Amazon Simple Storage Service (Amazon S3) バケットを使用して Elastic Load Balancing (ELB) アクセスログを設定しているときにエラーが発生します。
簡単な説明
ロードバランサーでアクセスログを使用するには、Amazon S3 バケットにバケットポリシーをアタッチする必要があります。バケットポリシーは、ELB がバケットに書き込むためのアクセス許可を追加する必要があります。表示されるエラーメッセージに応じて、関連する解決策のセクションを参照してください。
注: Network Load Balancers は、Transport Layer Security (TLS) リスナーのアクセスログのみをサポートします。アクセスログには、Network Load Balancer に対して行われた TLS リクエストに関する情報が含まれています。

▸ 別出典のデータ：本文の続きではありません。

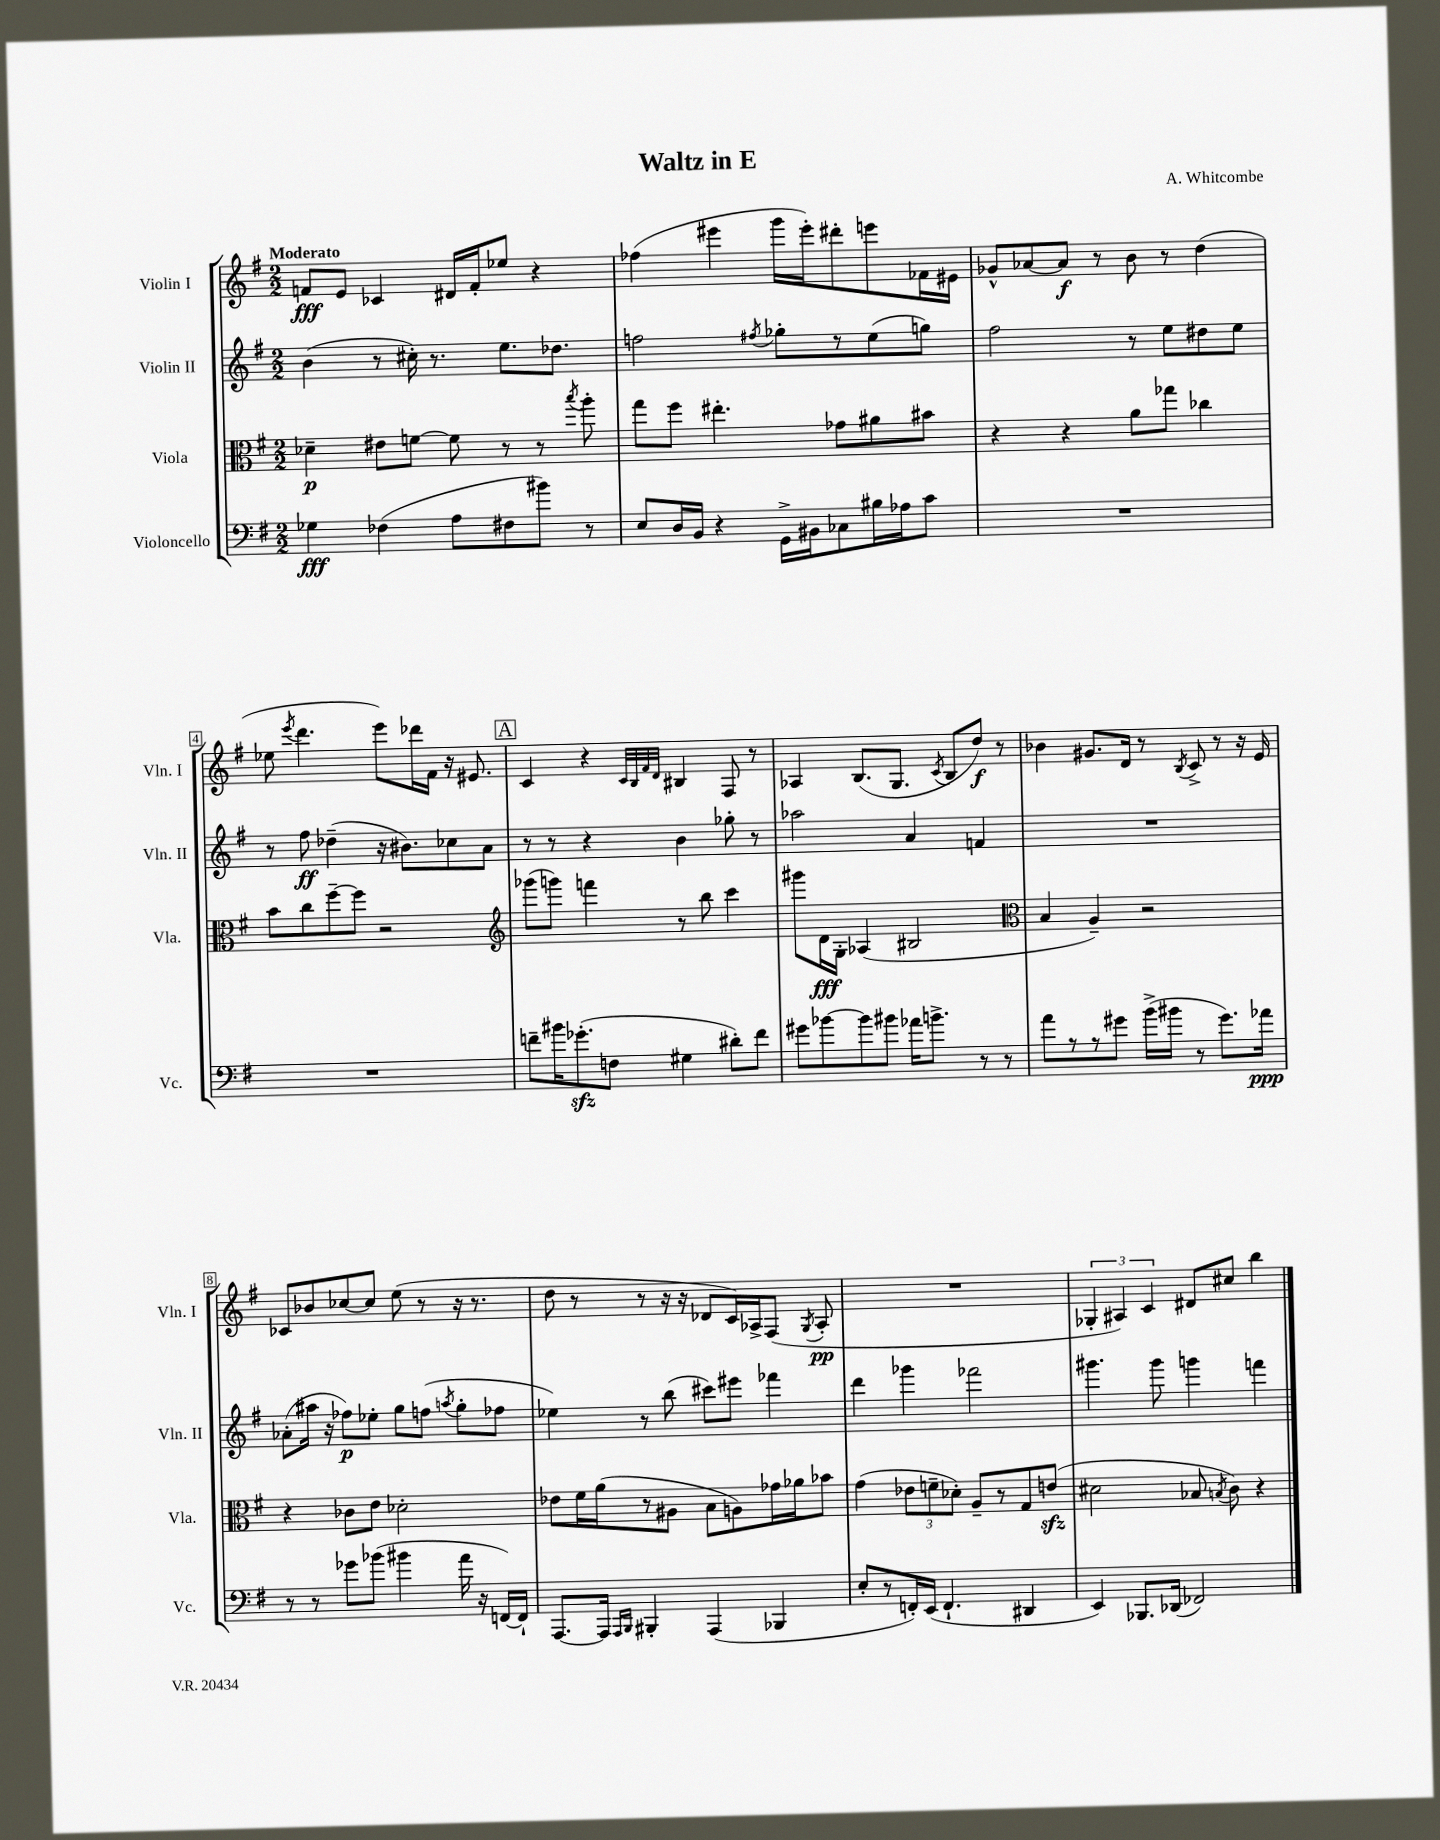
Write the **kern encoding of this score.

**kern	**kern	**kern	**kern
*staff4	*staff3	*staff2	*staff1
*clefF4	*clefC3	*clefG2	*clefG2
*k[f#]	*k[f#]	*k[f#]	*k[f#]
*M2/2	*M2/2	*M2/2	*M2/2
4G-	4d-~	(4b	8f
.	.	.	8e
(4F-	8e#	8r	4c-
.	[8f	16cc#')	.
.	.	8.r	.
8A	8f]	.	16d#
.	.	.	16f'
8F#	8r	8.ee	8ee-
8b#)	8r	.	4r
.	.	8.dd-	.
.	8qbb	.	.
8r	8aa'	.	.
=	=	=	=
8E	8gg	2ff	(4ff-
16D	8ff#	.	.
16BB	.	.	.
4r	4.ee#'	.	4eee#
.	.	8qff#	.
16GG^	.	8gg-'	16ggg
16BB#	.	.	16eee#')
8C-	8g-	8r	8ddd#'
16B#	8a#	(8ee	8eee
16A-	.	.	.
8c	8b#	8gg)	16f-
.	.	.	16e#
=	=	=	=
1r	4r	2ff#	8g-^^
.	.	.	[8a-
.	4r	.	8a-]
.	.	.	8r
.	8a	8r	8b
.	8gg-	8ee	8r
.	4cc-	8dd#	(4dd
.	.	8ee	.
=	=	=	=
1r	8b	8r	8ee-
.	.	.	8qeee
.	8cc	8ff#	4.ddd
.	[8ff#~	(4dd-~	.
.	8ff#]	.	.
.	2r	16r	8eee)
.	.	8.b#)	.
.	.	.	16ddd-
.	.	.	16f#
.	.	8cc-	16r
.	.	.	8.e#
.	.	8a	.
=	=	=	=
*	*clefG2	*	*
8f~	(8ggg-	8r	4c
16b#	8ggg)	8r	.
(8.g-'	.	.	.
.	4fff	4r	4r
8F	.	.	.
.	.	.	32qqc
.	.	.	32qqB
.	.	.	32qqf#
.	.	.	32qqd
4G#	8r	4b	4B#
.	8bb	.	.
8d#')	4ccc	8gg-'	8F#
8f	.	8r	8r
=	=	=	=
8g#	8ggg#	2aa-	4A-
[8b-	16d	.	.
.	16G'	.	.
8b-]	(4A-	.	(8.B
8b#	.	.	.
.	.	.	8.G
16a-	2B#	4a	.
8.b^	.	.	.
.	.	.	8qc
.	.	.	8B
8r	.	4f	8dd)
8r	.	.	8r
=	=	=	=
*	*clefC3	*	*
8a	4B	1r	4b-
8r	.	.	.
8r	4A~)	.	8.g#
8g#	.	.	.
.	.	.	16d
(16b^	2r	.	8r
16b#	.	.	.
.	.	.	8qB
8r	.	.	8c^
8.g#)	.	.	8r
.	.	.	16r
16a-	.	.	16e
=	=	=	=
8r	4r	(8a-'	8c-
8r	.	16aa#	8b-
.	.	16r	.
8g-	8c-	8ff-)	[8cc-
(8b-	8e	8ee-'	8cc-]
4b#	2d-'	8gg	(8ee
.	.	(8ff	8r
.	.	8qaa	.
16a	.	8gg'	16r
16r	.	.	8.r
[16FF)	.	8ff-	.
16FF`]	.	.	.
=	=	=	=
[8.AAA	8e-	4ee-)	8dd
.	16f#	.	8r
16AAA]	(16a	.	.
16qqAAA	.	.	.
16qqBBB	.	.	.
4BBB#'	8r	8r	8r
.	8A#	(8bb	16r
.	.	.	16r
(4AAA	8B	8ccc#)	8d-
.	8A)	8eee#	16c)
.	.	.	16A-^
4BBB-	16g-	4fff-	(8F#
.	16a-	.	.
.	.	.	8qG
.	8b-	.	8A-'
=	=	=	=
8E'	(4g	4ddd	1r
8r	.	.	.
16FF')	12e-	4ggg-	.
(16EE	.	.	.
.	12f~	.	.
4.FF`	.	.	.
.	12d-')	.	.
.	8A~	2fff-	.
.	8r	.	.
4DD#	8G	.	.
.	(8e	.	.
=	=	=	=
4EE)	2d#	4.ggg#	6G-'
.	.	.	6A#)
8.BBB-	.	.	.
.	.	.	6c
.	.	8ggg#	.
(16DD-	.	.	.
2FF-)	8B-	4ggg	8d#
.	8qB	.	.
.	8c)	.	8cc#
.	4r	4fff	4bb
==	==	==	==
*-	*-	*-	*-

Transmission Control Protocol (TCP) はサポートされていません。
解決策
バケットリージョンエラー
エラーメッセージ: 「S3Bucket: my-access-log-bucket is not located in the same region with ELB: app/my-load-balancer/50dc6c495c0c9188」(S3Bucket: my-access-log-bucket が ELB と同じリージョンにありません: app/my-load-balancer/50dc6c495c0c9188)
このエラーは、Amazon S3 バケットとロードバランサーが同じ AWS リージョンにない場合に発生します。Amazon S3 バケットは別のアカウントにあってもかまいませんが、ロードバランサーと同じリージョンにある必要があります。

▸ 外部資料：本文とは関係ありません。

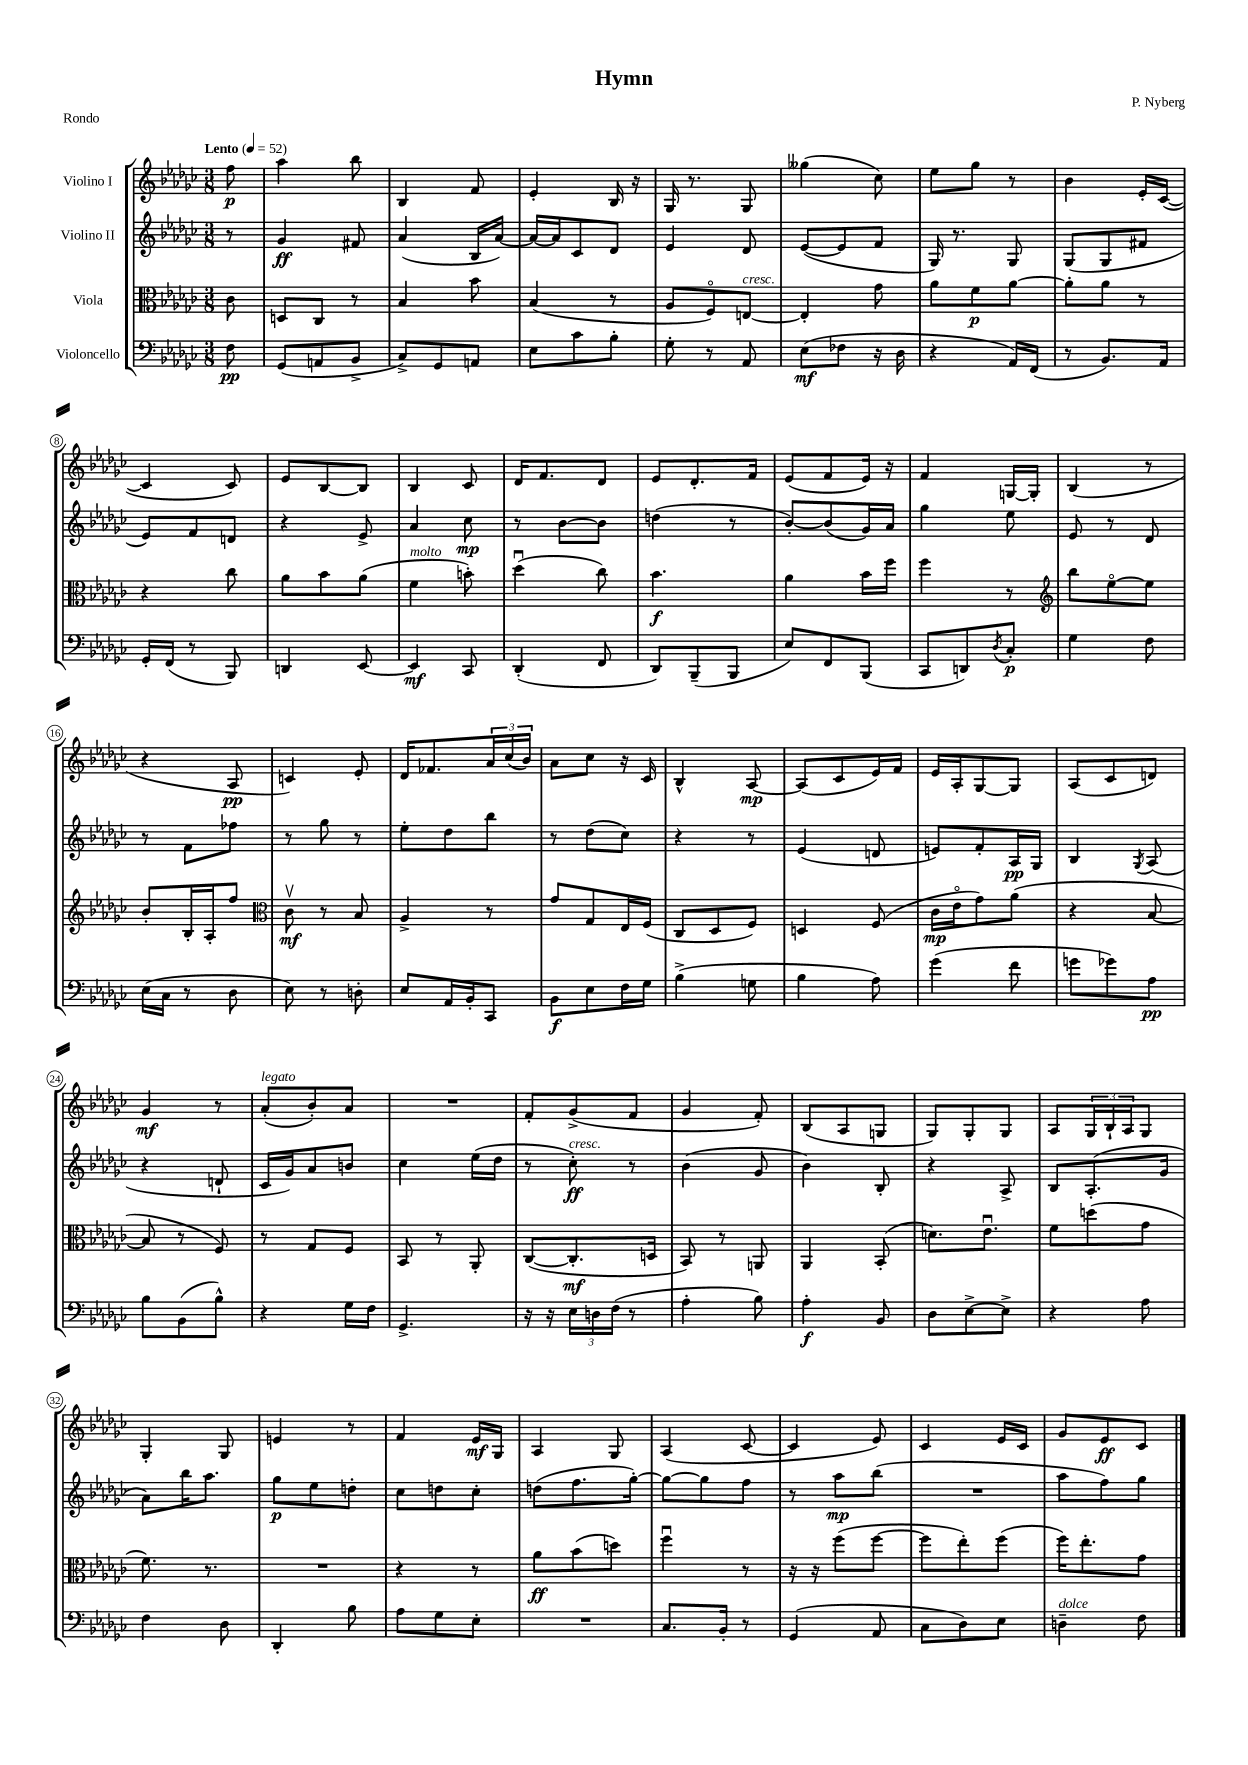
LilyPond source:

このエラーを解決するには、S3 バケットとロードバランサーが同じリージョンにあることを確認します。
バケット権限エラー
エラーメッセージ: 「バケットのアクセスが拒否されました: my-access-log-bucket。S3 バケット許可を確認してください」
このエラーは、Amazon S3 バケットにアクセスログを書き込む許可を付与するポリシーがない場合に発生します。

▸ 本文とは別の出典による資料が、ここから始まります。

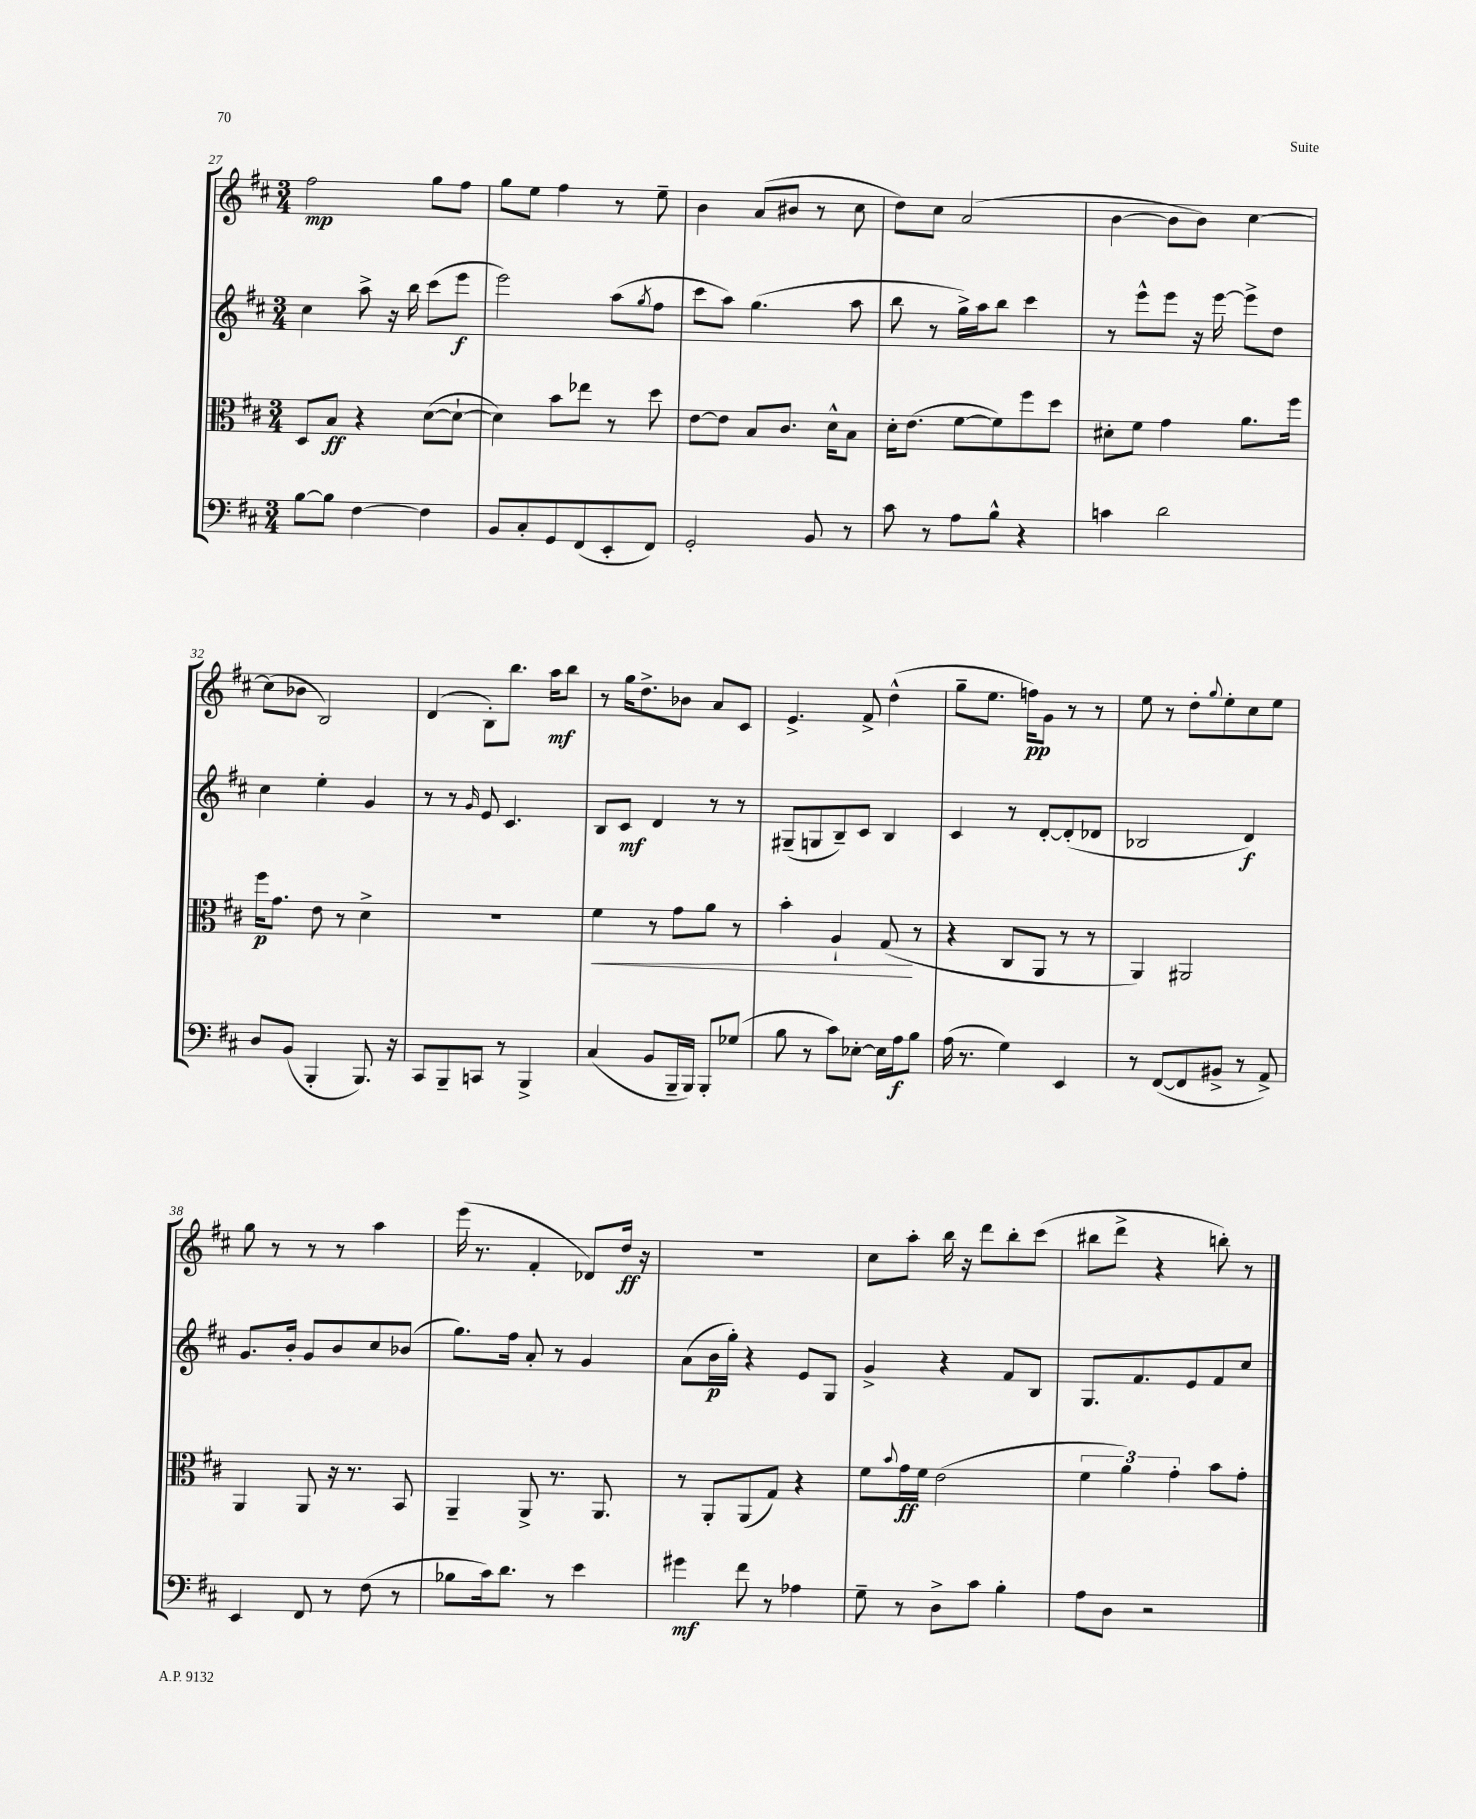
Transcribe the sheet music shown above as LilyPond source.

このエラーを解決するには、バケットポリシーがバケットにログを書き込む許可を ELB に付与していることを確認します。バケットの名前とプレフィックスに正しいプレースホルダーがあることを確認します。ロードバランサーのリージョンに基づいて、ELB の AWS アカウントの正しい ID であることを確認します。
必要な許可の詳細については、以下を参照してください。
Amazon S3 マネージドキーによるサーバー側の暗号化 (SSE-S3) を使用して ELB のアクセスログを暗号化できます。さらに、Network Load Balancer は AWS Key Management Service (AWS KMS) カスタマーマネージドキーをサポートし、アクセスログを暗号化します。ELB アクセスログの暗号化に AWS KMS マネージドキーを使用することはできません。
バケット名前空間エラー
エラーメッセージ: 「リクエストされたバケット名は利用できません。バケット名前空間は、システムのすべてのユーザーによって共有されます。別の名前を選択して、もう一度お試しください。」
このエラーは、アクセスログのバケットプレフィックスに「AWSLogs」が含まれている場合に発生します。
このエラーを解決するには、アクセスログのバケットプレフィックスから「AWSLogs」を削除します。
その他のトラブルシューティング
S3 バケットのポリシーと設定を確認してもログが表示されない場合は、ロードバランサーがトラフィックを受信していることを確認します。ロードバランサーがトラフィックを受信するかどうかを確認するには、ActiveConnectionCount および RequestCount メトリクスを確認します。